Behavior is not right or wrong, good or bad. It just is. Approach behaviors with the dispassionate, objective view of a scientist.
Chemists consider their basic elements as neutral. They only describe the elements on their basic observable traits and understand them best when they interact in certain controlled situations. Elements themselves are neutral; they just are. A chemist doesn’t think of hydrogen as good, bad, right, or wrong. For them, hydrogen has one proton and no neutrons, has a standard atomic weight of 1.008, and is the most abundant element in the universe.
When elements interact, they have predictable outcomes. It is the outcomes of these interactions that are not neutral. When two hydrogen atoms combine with a carbon atom, you have a hydrocarbon, a molecule that naturally occurs here on earth, and things get more interesting.
The dispassionate and objective analyses of the interaction between hydrogen and carbon has led to some of the most amazing applications of our modern age.
Hydrocarbons in different petroleum configurations save lives, help machines fly, power industrial plants that make these medicines and flying machines along with lubricants, propellants, explosives, plastics; the list goes on. Put in context, the neutral hydrocarbon can be very good and right for many applications.

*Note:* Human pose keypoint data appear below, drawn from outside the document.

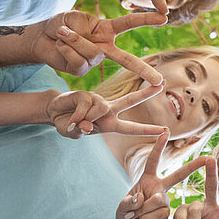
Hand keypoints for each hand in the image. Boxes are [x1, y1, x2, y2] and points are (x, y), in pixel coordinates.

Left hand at [34, 10, 166, 81]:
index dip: (146, 19)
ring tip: (61, 33)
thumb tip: (88, 44)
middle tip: (159, 83)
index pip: (129, 24)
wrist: (40, 38)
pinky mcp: (81, 70)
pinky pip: (79, 61)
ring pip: (92, 53)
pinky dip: (66, 49)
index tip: (164, 17)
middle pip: (127, 59)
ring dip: (74, 40)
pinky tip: (59, 45)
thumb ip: (83, 28)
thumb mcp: (73, 18)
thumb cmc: (59, 24)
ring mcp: (93, 61)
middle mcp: (104, 47)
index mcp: (106, 30)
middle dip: (143, 70)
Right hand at [45, 84, 163, 137]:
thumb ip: (83, 131)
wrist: (53, 112)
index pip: (132, 128)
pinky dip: (78, 115)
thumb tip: (88, 126)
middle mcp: (108, 110)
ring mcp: (98, 100)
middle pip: (130, 100)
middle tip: (162, 84)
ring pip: (101, 107)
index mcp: (110, 123)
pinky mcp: (86, 93)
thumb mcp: (76, 133)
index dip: (148, 130)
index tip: (165, 131)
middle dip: (146, 93)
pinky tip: (71, 117)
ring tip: (76, 123)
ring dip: (87, 119)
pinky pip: (86, 105)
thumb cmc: (68, 124)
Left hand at [116, 134, 210, 218]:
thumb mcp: (121, 207)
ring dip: (142, 211)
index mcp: (148, 179)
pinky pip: (160, 214)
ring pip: (158, 200)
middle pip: (178, 175)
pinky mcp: (166, 213)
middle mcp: (159, 187)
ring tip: (134, 217)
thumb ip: (128, 202)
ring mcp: (164, 200)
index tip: (165, 132)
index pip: (154, 160)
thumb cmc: (124, 215)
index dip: (159, 147)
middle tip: (208, 158)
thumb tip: (143, 199)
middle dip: (194, 166)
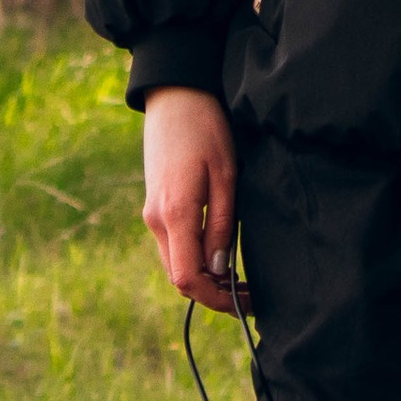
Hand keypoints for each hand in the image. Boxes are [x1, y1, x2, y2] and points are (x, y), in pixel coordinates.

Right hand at [141, 87, 243, 313]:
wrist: (175, 96)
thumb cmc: (206, 128)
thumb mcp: (226, 174)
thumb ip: (222, 223)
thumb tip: (219, 268)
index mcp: (174, 214)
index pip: (188, 277)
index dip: (215, 298)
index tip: (244, 304)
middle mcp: (156, 220)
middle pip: (179, 277)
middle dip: (212, 294)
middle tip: (249, 296)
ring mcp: (152, 213)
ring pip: (175, 263)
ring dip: (204, 278)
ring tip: (239, 280)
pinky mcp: (155, 205)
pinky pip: (172, 245)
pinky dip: (194, 259)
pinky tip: (219, 255)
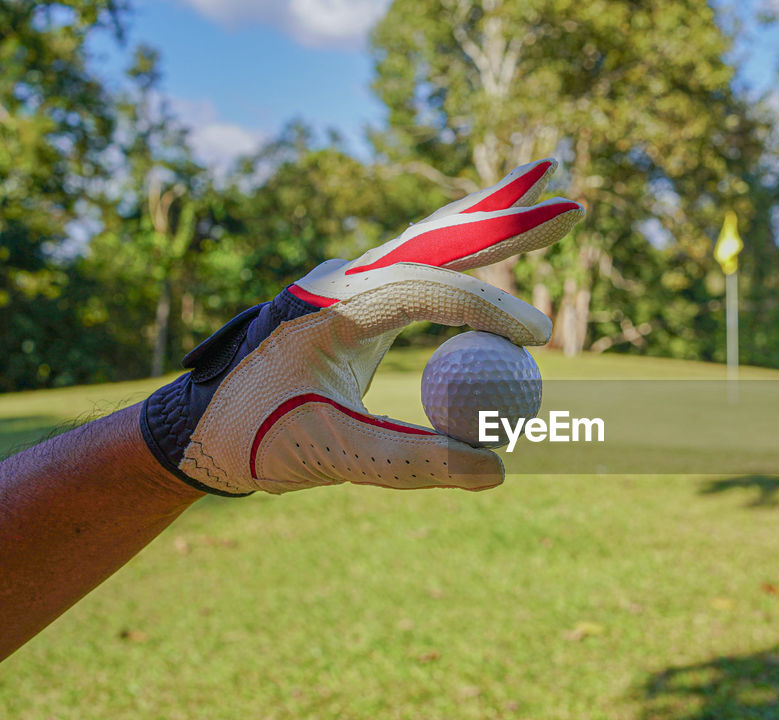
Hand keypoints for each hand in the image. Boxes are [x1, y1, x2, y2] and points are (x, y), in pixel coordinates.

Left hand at [140, 158, 582, 495]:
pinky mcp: (356, 299)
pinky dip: (468, 245)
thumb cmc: (252, 438)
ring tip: (545, 181)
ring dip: (490, 214)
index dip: (485, 307)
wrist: (194, 427)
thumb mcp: (330, 455)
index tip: (535, 340)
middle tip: (571, 205)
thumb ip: (411, 462)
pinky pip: (424, 261)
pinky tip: (497, 233)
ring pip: (432, 235)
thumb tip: (497, 467)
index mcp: (328, 306)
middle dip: (506, 220)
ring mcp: (348, 282)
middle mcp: (340, 278)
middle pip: (438, 236)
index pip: (423, 287)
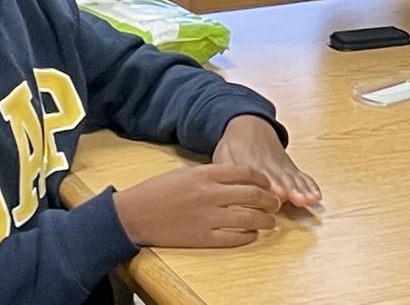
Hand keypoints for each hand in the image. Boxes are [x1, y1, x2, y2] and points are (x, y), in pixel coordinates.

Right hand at [112, 162, 279, 247]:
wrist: (134, 214)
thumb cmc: (158, 190)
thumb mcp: (186, 172)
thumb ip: (211, 174)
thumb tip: (237, 178)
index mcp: (205, 173)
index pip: (246, 172)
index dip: (263, 179)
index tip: (269, 183)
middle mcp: (210, 194)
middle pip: (252, 195)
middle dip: (270, 199)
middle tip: (276, 203)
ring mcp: (207, 217)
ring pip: (248, 218)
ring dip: (264, 220)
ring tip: (270, 221)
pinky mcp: (201, 237)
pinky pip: (233, 237)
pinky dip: (247, 236)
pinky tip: (252, 233)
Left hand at [213, 115, 321, 207]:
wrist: (250, 124)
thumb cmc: (234, 144)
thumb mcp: (222, 155)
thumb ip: (224, 171)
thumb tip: (225, 188)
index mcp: (250, 162)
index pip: (261, 174)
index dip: (271, 184)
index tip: (279, 194)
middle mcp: (269, 164)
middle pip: (282, 178)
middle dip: (292, 190)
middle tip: (300, 200)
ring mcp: (281, 165)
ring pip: (293, 178)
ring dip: (303, 189)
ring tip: (311, 199)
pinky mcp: (289, 167)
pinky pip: (301, 175)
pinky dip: (310, 185)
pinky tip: (316, 195)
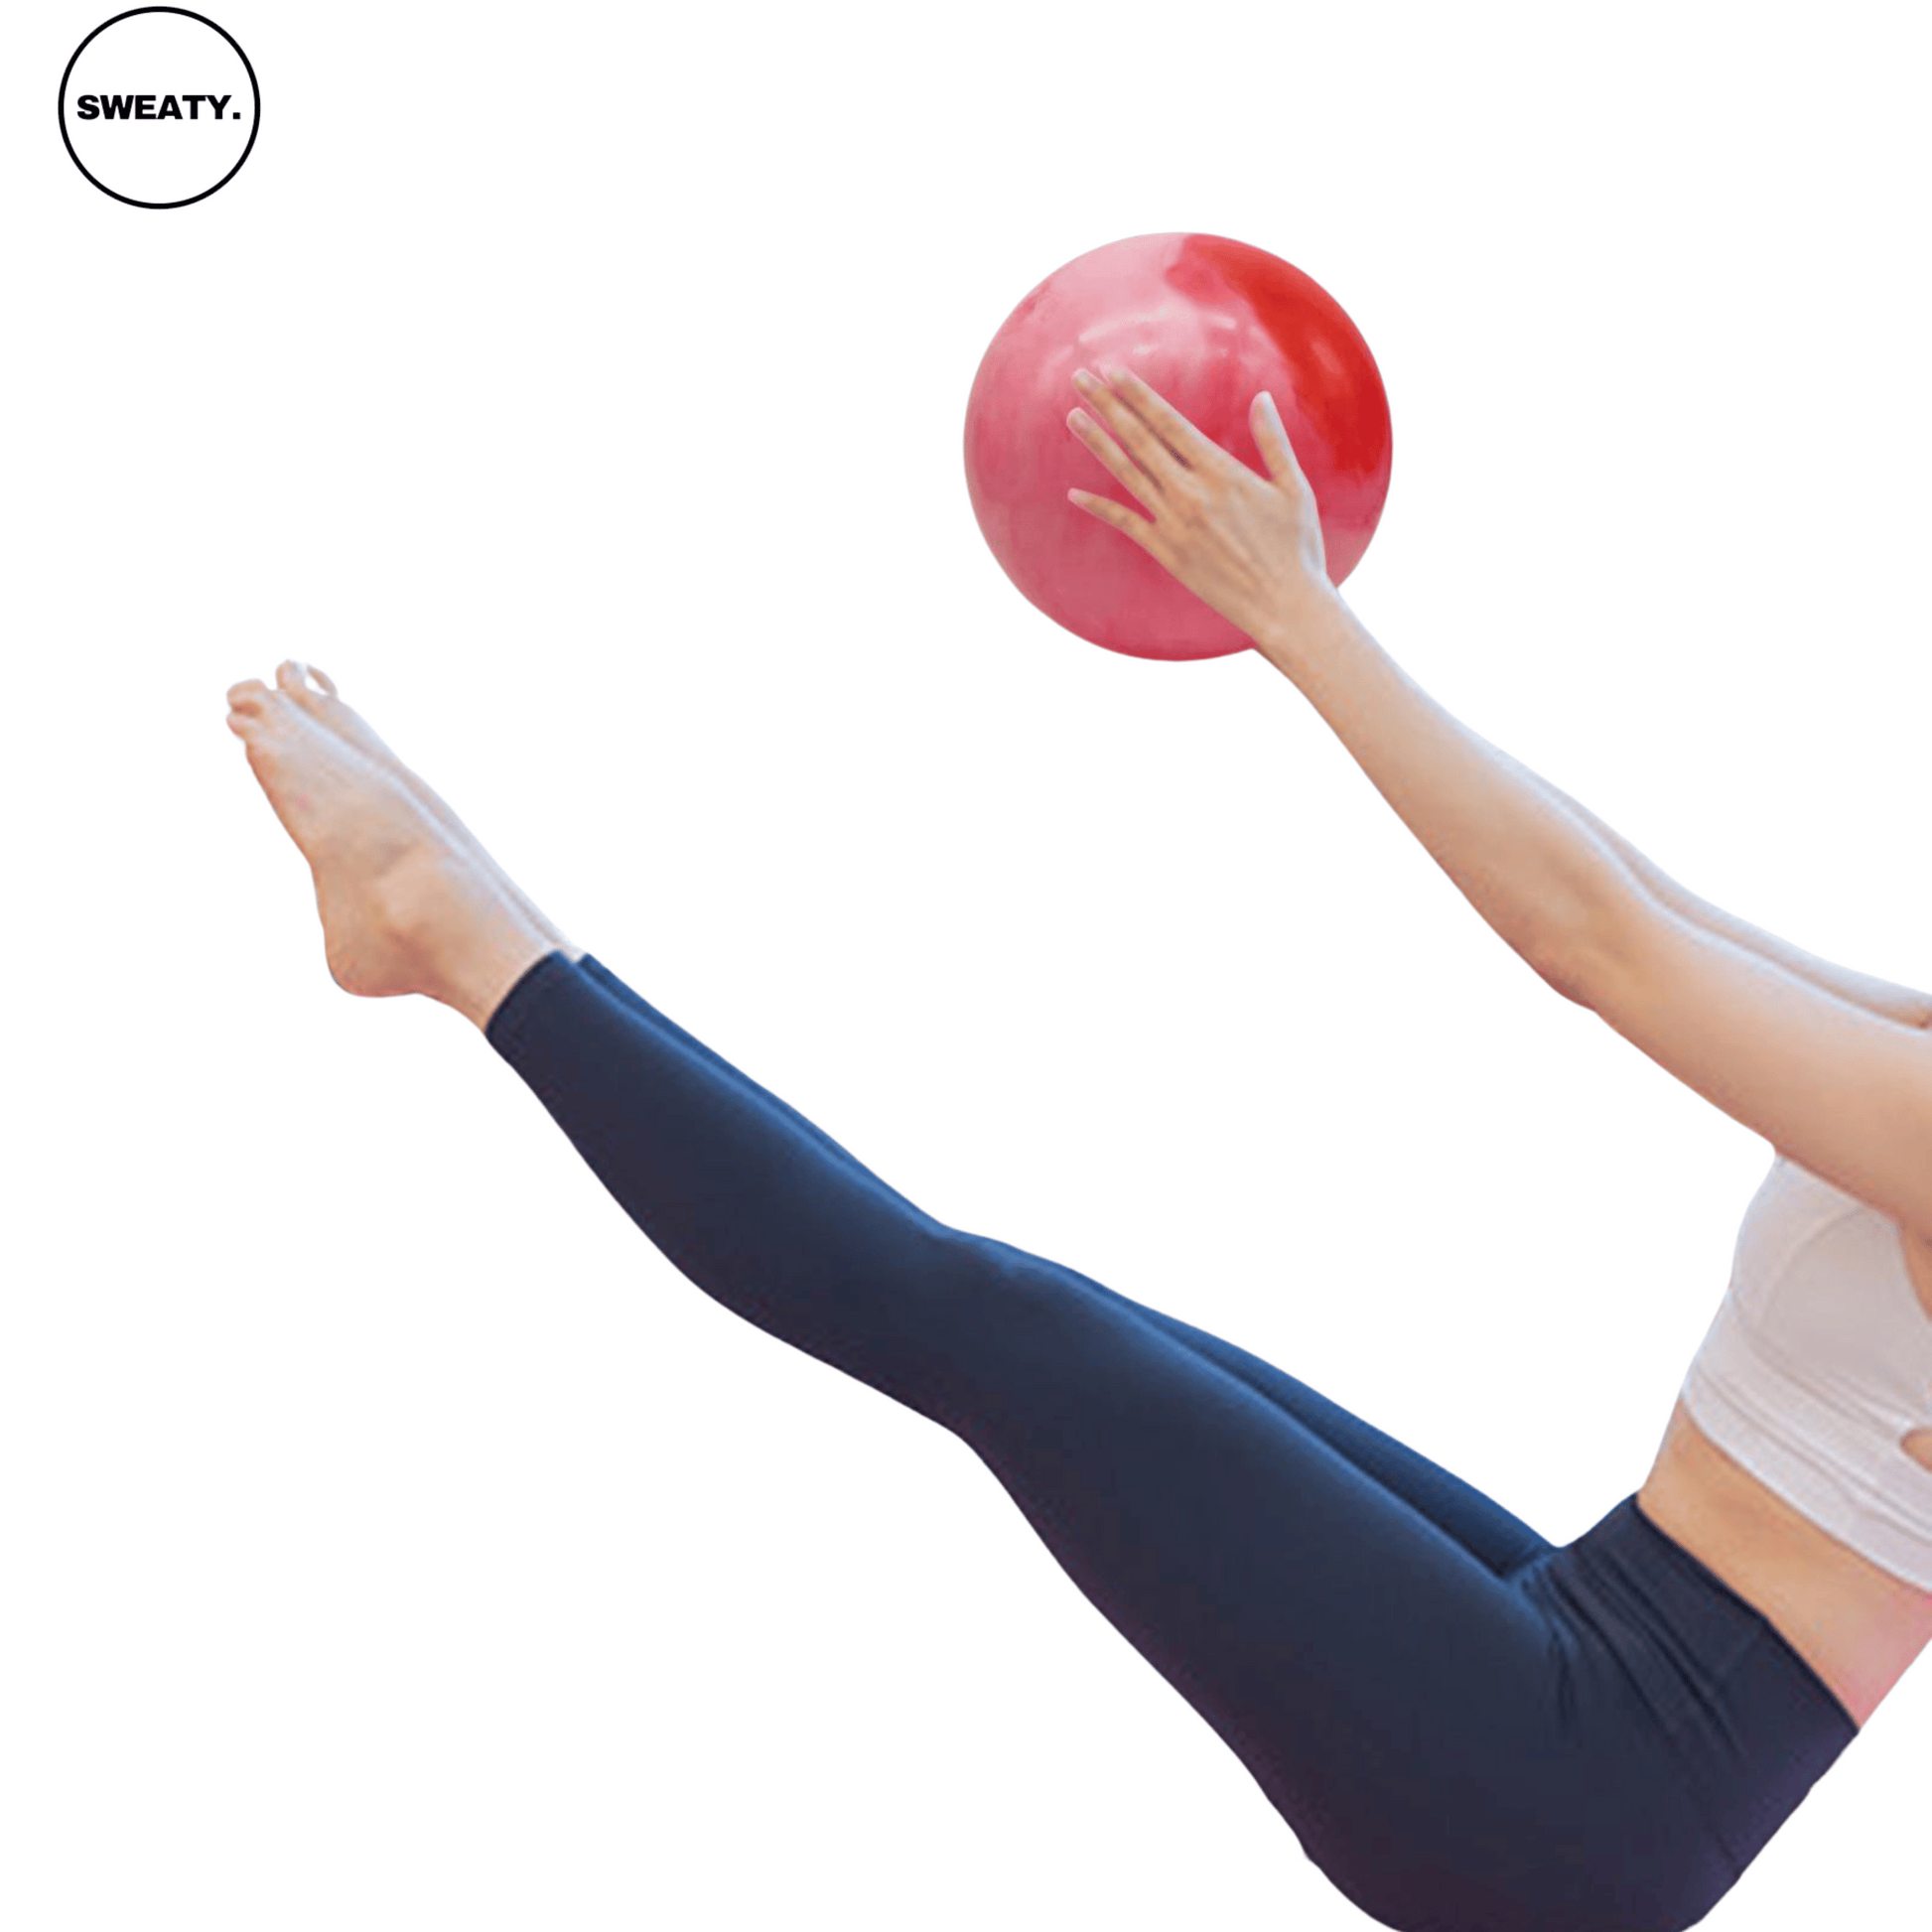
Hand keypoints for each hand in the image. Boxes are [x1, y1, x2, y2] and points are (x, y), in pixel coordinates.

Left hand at [1066, 365, 1333, 648]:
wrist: (1285, 606)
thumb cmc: (1297, 548)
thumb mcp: (1294, 488)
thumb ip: (1273, 441)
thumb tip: (1262, 397)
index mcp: (1222, 471)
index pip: (1168, 422)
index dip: (1137, 394)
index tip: (1112, 371)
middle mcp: (1192, 493)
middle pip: (1140, 440)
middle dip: (1108, 405)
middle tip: (1080, 378)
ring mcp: (1175, 524)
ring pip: (1127, 474)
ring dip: (1097, 443)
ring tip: (1072, 417)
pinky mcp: (1166, 553)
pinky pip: (1125, 524)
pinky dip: (1099, 508)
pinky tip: (1073, 495)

Take good note, however, that this same neutral hydrocarbon can kill and destroy given another context. Recent disasters involving hydrocarbons have focused needed attention on process safety include refinery explosions at the BP Texas City refinery, along with smaller refineries in Valero, Veolia, and Tesoro. Likewise, hydrocarbon spills in the Gulf of Mexico, Alaska, and the Niger Delta kill and disrupt communities of fauna (including humans) and flora. Our society is now debating the role of hydrocarbons in climate change. Put in context, the neutral hydrocarbon can be very bad and perhaps at times wrong for our world.
Neutral elements result in positive or negative outcomes because of the context they are put into.
I’m going to take a risk to prove this point, one that may hurt my reputation with safety professionals. But I’m going to publish my scandalous confession in this article. I am admitting to you right now that the whole time I’ve been writing this article, I haven’t put on a hard hat. There, now you know; no hard hat ever touched my head the whole time.
Was I “wrong” to have forsaken a hard hat while writing? Would I have been “right” to do so? No. If I put on a hard hat as I sat down to write at my computer, it would not make me safer. It would just make me look ridiculous. This is because behavior is neutral, not right or wrong. Thus, putting on a hard hat is not “right;” it is an action that must be defined by the situation you’re in.
The situation in which behavior occurs makes all the difference. It is the situation that determines the outcome of behavior. Therefore, it is the situation that defines behavior as “safe” or “at-risk.”